--- Given text ---
- Caritas continues to oppose any further extension or liberalisation of Easter trading hours. We wish to see Easter maintained as one of the very few remaining communal moments of rest in our society.
- Caritas does not see sufficient inconsistency between trading and liquor sales legislation to justify this reopening of a wider debate about Easter trading hours.
- We recognise there are inconsistencies within existing legislation, and are prepared to see some reconsideration of current exemptions. But it must be recognised that removing rather than extending exemptions might be a better way of resolving current inconsistencies. Any exemptions should be understood to be the exception rather than the rule.
- We would like to see Easter Sunday given the status of a public holiday, subject to “mondayisation” arrangements. However, we do not accept further liberalisation of trading hours as the price for that. We believe that would result in fewer workers having the day off.

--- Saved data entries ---
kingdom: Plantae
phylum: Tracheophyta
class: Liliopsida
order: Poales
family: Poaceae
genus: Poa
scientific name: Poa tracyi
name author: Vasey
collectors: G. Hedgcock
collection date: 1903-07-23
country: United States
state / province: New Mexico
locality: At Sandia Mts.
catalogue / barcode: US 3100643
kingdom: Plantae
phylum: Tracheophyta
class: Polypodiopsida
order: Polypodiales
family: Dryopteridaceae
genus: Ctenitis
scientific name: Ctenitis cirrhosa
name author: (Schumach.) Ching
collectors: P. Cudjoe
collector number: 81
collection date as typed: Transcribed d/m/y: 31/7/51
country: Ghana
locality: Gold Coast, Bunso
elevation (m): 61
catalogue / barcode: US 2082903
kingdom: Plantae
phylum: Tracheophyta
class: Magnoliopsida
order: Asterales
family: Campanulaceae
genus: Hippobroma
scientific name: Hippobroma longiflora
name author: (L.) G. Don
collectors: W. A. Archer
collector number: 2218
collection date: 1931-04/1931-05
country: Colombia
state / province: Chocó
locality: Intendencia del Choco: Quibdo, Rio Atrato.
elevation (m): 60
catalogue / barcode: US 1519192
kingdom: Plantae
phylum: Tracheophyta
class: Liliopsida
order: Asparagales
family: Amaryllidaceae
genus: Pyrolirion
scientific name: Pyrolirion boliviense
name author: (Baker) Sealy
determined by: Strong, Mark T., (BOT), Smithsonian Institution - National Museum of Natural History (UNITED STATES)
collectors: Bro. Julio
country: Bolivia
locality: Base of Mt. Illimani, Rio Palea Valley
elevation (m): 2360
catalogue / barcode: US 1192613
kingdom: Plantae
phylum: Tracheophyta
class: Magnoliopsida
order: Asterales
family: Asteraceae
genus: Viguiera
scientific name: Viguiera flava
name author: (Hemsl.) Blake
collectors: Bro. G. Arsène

--- Questions on the material ---
#1 Answer these about the Easter trading text, giving each answer on its own line:
(a) What does Caritas wish to see Easter maintained as?
(b) What status would Caritas like Easter Sunday to have?
(c) What might be a better way of resolving current inconsistencies?
#2 Rewrite the stretch of the Easter trading text from "- Caritas continues" through "in our society.", switching "rest" for "pause".
#3 Resume the text on Easter trading hours from its final sentence.
The records were taken from a different source.

--- Activity answers ---
#1
(a) One of the very few remaining communal moments of rest in our society.
(b) The status of a public holiday, subject to "mondayisation" arrangements.
(c) Removing rather than extending exemptions.

#2
- Caritas continues to oppose any further extension or liberalisation of Easter trading hours. We wish to see Easter maintained as one of the very few remaining communal moments of pause in our society.

#3
- We wish to see greater employee protection for those who refuse to work on Easter Sunday or other restricted days under the legal status quo, given the number of retail exemptions that currently exist.
- We support greater protection for leaseholders, a clarification of the responsibilities of Labour Inspectors, and an increase in penalties – including instant fines - for those who disregard current restrictions.
- The balance between retail activity and rest was lost in 1990 when the retail industry gained 51 additional shopping days each year. With only three and half restricted trading days remaining, we believe balance can only be achieved by strengthening existing restrictions, rather than removing them.